» **Your task**: Reproduce the text in each of the following items line for line, without changing a single character.

::::::::::

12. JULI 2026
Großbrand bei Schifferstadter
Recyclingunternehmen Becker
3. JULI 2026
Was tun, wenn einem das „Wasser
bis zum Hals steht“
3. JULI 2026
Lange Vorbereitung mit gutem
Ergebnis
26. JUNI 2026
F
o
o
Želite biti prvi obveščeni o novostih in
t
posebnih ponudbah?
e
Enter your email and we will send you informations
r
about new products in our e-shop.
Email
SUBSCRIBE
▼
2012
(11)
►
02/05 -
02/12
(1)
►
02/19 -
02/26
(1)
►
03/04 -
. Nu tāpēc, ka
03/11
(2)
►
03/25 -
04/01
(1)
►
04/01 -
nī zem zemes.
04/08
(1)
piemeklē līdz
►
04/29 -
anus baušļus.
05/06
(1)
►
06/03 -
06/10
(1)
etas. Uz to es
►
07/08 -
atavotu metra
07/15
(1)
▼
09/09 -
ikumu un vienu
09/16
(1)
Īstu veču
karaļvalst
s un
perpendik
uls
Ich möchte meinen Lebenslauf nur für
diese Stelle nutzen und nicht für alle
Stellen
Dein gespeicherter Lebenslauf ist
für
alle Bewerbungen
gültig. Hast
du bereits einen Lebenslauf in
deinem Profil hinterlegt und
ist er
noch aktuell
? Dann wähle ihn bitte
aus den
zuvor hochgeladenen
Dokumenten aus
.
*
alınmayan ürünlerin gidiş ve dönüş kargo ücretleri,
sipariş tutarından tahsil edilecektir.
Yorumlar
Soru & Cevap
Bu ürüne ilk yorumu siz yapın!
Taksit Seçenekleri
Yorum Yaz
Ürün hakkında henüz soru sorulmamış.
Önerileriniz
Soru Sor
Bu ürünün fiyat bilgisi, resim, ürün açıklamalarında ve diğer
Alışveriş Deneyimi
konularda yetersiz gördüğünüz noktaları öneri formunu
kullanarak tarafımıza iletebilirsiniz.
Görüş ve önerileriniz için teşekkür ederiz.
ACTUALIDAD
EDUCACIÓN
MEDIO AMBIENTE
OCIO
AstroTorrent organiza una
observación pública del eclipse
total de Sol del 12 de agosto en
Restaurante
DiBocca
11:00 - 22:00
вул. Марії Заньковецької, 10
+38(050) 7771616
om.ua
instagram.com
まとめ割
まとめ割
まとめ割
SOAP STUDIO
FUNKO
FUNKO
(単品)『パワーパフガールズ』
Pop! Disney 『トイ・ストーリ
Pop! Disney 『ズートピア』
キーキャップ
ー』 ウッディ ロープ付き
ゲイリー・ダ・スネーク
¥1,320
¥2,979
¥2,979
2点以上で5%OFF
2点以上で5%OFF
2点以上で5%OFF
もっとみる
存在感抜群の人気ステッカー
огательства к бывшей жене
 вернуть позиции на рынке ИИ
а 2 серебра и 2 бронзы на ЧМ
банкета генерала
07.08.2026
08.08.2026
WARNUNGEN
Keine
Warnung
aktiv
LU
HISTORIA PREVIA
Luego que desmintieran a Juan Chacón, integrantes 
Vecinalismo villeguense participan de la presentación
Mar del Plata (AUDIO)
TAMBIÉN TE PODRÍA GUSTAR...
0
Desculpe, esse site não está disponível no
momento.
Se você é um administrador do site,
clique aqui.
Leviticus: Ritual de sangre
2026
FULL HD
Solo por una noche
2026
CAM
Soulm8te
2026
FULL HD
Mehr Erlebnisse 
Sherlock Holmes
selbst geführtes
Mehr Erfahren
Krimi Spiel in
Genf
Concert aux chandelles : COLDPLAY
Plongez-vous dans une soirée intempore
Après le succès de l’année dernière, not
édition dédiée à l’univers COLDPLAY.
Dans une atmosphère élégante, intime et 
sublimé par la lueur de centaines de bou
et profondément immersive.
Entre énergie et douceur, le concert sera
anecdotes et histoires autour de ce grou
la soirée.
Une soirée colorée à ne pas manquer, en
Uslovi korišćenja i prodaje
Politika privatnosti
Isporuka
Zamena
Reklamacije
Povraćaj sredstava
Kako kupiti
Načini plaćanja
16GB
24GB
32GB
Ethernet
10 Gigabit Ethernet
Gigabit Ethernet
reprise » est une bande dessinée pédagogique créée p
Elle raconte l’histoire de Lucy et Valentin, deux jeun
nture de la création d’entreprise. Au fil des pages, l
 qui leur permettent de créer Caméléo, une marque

::::::::::

» **Result**:
12. JULI 2026
Großbrand bei Schifferstadter
Recyclingunternehmen Becker
3. JULI 2026
Was tun, wenn einem das „Wasser
bis zum Hals steht“
3. JULI 2026
Lange Vorbereitung mit gutem
Ergebnis
26. JUNI 2026
F
o
o
Želite biti prvi obveščeni o novostih in
t
posebnih ponudbah?
e
Enter your email and we will send you informations
r
about new products in our e-shop.
Email
SUBSCRIBE
▼
2012
(11)
►
02/05 -
02/12
(1)
►
02/19 -
02/26
(1)
►
03/04 -
. Nu tāpēc, ka
03/11
(2)
►
03/25 -
04/01
(1)
►
04/01 -
nī zem zemes.
04/08
(1)
piemeklē līdz
►
04/29 -
anus baušļus.
05/06
(1)
►
06/03 -
06/10
(1)
etas. Uz to es
►
07/08 -
atavotu metra
07/15
(1)
▼
09/09 -
ikumu un vienu
09/16
(1)
Īstu veču
karaļvalst
s un
perpendik
uls
Ich möchte meinen Lebenslauf nur für
diese Stelle nutzen und nicht für alle
Stellen
Dein gespeicherter Lebenslauf ist
für
alle Bewerbungen
gültig. Hast
du bereits einen Lebenslauf in
deinem Profil hinterlegt und
ist er
noch aktuell
? Dann wähle ihn bitte
aus den
zuvor hochgeladenen
Dokumenten aus
.
*
alınmayan ürünlerin gidiş ve dönüş kargo ücretleri,
sipariş tutarından tahsil edilecektir.
Yorumlar
Soru & Cevap
Bu ürüne ilk yorumu siz yapın!
Taksit Seçenekleri
Yorum Yaz
Ürün hakkında henüz soru sorulmamış.
Önerileriniz
Soru Sor
Bu ürünün fiyat bilgisi, resim, ürün açıklamalarında ve diğer
Alışveriş Deneyimi
konularda yetersiz gördüğünüz noktaları öneri formunu
kullanarak tarafımıza iletebilirsiniz.
Görüş ve önerileriniz için teşekkür ederiz.
ACTUALIDAD
EDUCACIÓN
MEDIO AMBIENTE
OCIO
AstroTorrent organiza una
observación pública del eclipse
total de Sol del 12 de agosto en
Restaurante
DiBocca
11:00 - 22:00
вул. Марії Заньковецької, 10
+38(050) 7771616
om.ua
instagram.com
まとめ割
まとめ割
まとめ割
SOAP STUDIO
FUNKO
FUNKO
(単品)『パワーパフガールズ』
Pop! Disney 『トイ・ストーリ
Pop! Disney 『ズートピア』
キーキャップ
ー』 ウッディ ロープ付き
ゲイリー・ダ・スネーク
¥1,320
¥2,979
¥2,979
2点以上で5%OFF
2点以上で5%OFF
2点以上で5%OFF
もっとみる
存在感抜群の人気ステッカー
огательства к бывшей жене
 вернуть позиции на рынке ИИ
а 2 серебра и 2 бронзы на ЧМ
банкета генерала
07.08.2026
08.08.2026
WARNUNGEN
Keine
Warnung
aktiv
LU
HISTORIA PREVIA
Luego que desmintieran a Juan Chacón, integrantes 
Vecinalismo villeguense participan de la presentación
Mar del Plata (AUDIO)
TAMBIÉN TE PODRÍA GUSTAR...
0
Desculpe, esse site não está disponível no
momento.
Se você é um administrador do site,
clique aqui.
Leviticus: Ritual de sangre
2026
FULL HD
Solo por una noche
2026
CAM
Soulm8te
2026
FULL HD
Mehr Erlebnisse 
Sherlock Holmes
selbst geführtes
Mehr Erfahren
Krimi Spiel in
Genf
Concert aux chandelles : COLDPLAY
Plongez-vous dans une soirée intempore
Après le succès de l’année dernière, not
édition dédiée à l’univers COLDPLAY.
Dans une atmosphère élégante, intime et 
sublimé par la lueur de centaines de bou
et profondément immersive.
Entre énergie et douceur, le concert sera
anecdotes et histoires autour de ce grou
la soirée.
Une soirée colorée à ne pas manquer, en
Uslovi korišćenja i prodaje
Politika privatnosti
Isporuka
Zamena
Reklamacije
Povraćaj sredstava
Kako kupiti
Načini plaćanja
16GB
24GB
32GB
Ethernet
10 Gigabit Ethernet
Gigabit Ethernet
reprise » est une bande dessinée pédagogique créée p
Elle raconte l’histoire de Lucy et Valentin, deux jeun
nture de la création d’entreprise. Au fil des pages, l
 qui leur permettent de créer Caméléo, une marque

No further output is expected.